第41話
「さぁ、どうぞ」
一気にアトリエのドアを開き、先を譲る。
莉奈は、カーテン越しの日差しが柔かく差し込んでいる空間に踏み入った途端、その歩みを止めた。
「……綺麗」
吐息のように零れた、微かな声。
「お気に召しましたか?」
未だ立ち尽くす莉奈の背後から回り込むように訊ね、彼女の右手を取り、部屋の中央へとエスコートしていく。
俺の手に躊躇う事無く指先を預けた莉奈は、聖女のような淑やかさで静かに歩き、清浄な気を纏うマリエと対峙した。
「もう……素敵過ぎて、ドキドキしちゃうです。あのっ、あの、俊彦おじさんっ」
しばし、魂を奪われたような表情でウットリとしていた莉奈だったが、突然ハッとしたように俺に向き直ると、
「今、着てみていいですかっ?」
そう言って、真剣に懇願する子供のような顔で俺に詰め寄ってきた。
「え?」
突然の思いがけない申し出に、咄嗟に聞き返してしまった。
今日の夜、俺が深山家の莉奈の部屋に運び込む約束だし、修哉にもそう伝えてあるので、当然、試着は修哉が帰宅してからになると思っていたからだ。

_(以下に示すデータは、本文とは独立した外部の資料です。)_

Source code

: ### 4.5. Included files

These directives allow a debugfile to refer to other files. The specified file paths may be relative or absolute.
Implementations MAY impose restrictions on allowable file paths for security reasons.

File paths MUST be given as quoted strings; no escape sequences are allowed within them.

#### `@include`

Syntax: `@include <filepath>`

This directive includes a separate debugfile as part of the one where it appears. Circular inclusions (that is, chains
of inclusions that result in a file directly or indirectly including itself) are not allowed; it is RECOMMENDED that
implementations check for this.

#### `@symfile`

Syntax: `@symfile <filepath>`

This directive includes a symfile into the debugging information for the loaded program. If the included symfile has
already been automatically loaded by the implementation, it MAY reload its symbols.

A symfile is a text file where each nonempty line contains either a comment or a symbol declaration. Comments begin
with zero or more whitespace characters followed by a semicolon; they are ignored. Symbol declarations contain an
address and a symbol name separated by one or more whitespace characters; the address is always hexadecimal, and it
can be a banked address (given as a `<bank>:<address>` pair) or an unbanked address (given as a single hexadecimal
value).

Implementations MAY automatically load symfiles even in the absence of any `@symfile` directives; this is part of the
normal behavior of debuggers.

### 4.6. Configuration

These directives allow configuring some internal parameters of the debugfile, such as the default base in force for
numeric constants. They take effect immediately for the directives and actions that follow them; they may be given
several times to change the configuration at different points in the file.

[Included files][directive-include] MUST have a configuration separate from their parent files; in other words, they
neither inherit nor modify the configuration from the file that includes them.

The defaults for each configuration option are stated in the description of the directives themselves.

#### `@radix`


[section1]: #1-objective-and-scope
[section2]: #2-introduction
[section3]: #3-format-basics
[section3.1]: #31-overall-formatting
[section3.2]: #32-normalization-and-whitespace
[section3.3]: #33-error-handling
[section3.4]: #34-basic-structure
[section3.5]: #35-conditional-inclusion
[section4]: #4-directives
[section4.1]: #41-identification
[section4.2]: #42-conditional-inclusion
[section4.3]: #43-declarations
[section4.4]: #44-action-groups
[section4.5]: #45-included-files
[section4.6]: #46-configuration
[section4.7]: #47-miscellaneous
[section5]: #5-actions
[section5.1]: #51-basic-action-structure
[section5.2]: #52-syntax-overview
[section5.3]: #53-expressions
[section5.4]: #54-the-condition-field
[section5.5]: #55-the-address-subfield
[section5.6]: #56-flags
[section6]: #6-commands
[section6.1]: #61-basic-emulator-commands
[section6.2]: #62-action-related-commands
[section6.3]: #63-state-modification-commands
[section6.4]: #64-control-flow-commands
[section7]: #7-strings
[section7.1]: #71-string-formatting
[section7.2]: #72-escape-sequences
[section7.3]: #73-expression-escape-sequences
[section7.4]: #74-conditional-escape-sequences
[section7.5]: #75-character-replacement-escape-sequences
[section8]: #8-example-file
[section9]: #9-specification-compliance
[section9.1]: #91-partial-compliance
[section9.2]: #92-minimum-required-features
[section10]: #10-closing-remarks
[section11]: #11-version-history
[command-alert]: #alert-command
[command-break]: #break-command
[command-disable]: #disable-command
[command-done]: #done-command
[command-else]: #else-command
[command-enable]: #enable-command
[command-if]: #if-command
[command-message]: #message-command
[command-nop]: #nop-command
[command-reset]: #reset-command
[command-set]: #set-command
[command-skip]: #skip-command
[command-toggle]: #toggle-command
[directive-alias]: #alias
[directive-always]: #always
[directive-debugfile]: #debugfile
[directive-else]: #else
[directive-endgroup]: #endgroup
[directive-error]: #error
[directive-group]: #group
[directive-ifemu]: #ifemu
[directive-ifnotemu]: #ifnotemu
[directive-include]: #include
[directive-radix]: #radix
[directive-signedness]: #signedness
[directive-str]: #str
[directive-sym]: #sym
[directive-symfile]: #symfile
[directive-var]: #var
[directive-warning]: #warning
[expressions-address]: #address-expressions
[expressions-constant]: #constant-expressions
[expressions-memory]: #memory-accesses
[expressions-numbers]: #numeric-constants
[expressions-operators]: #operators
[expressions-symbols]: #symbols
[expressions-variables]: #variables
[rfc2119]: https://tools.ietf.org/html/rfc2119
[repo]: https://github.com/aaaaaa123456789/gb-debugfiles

別に、莉奈が望むなら、今ここで試着してもいいけれど……。
新郎より先に、俺が見ちゃっていいのか……?
そんな葛藤に思考をめぐらせている俺の反応が、もどかしかったのだろう。
莉奈は、俺の答えを待たず、
「実は、試着できたらいいなって思って……ドレス用の下着、着てきたんです」
そう言って少し恥ずかしそうに俯くと、両手の掌を胸元にあてて窺うように俺を見つめた。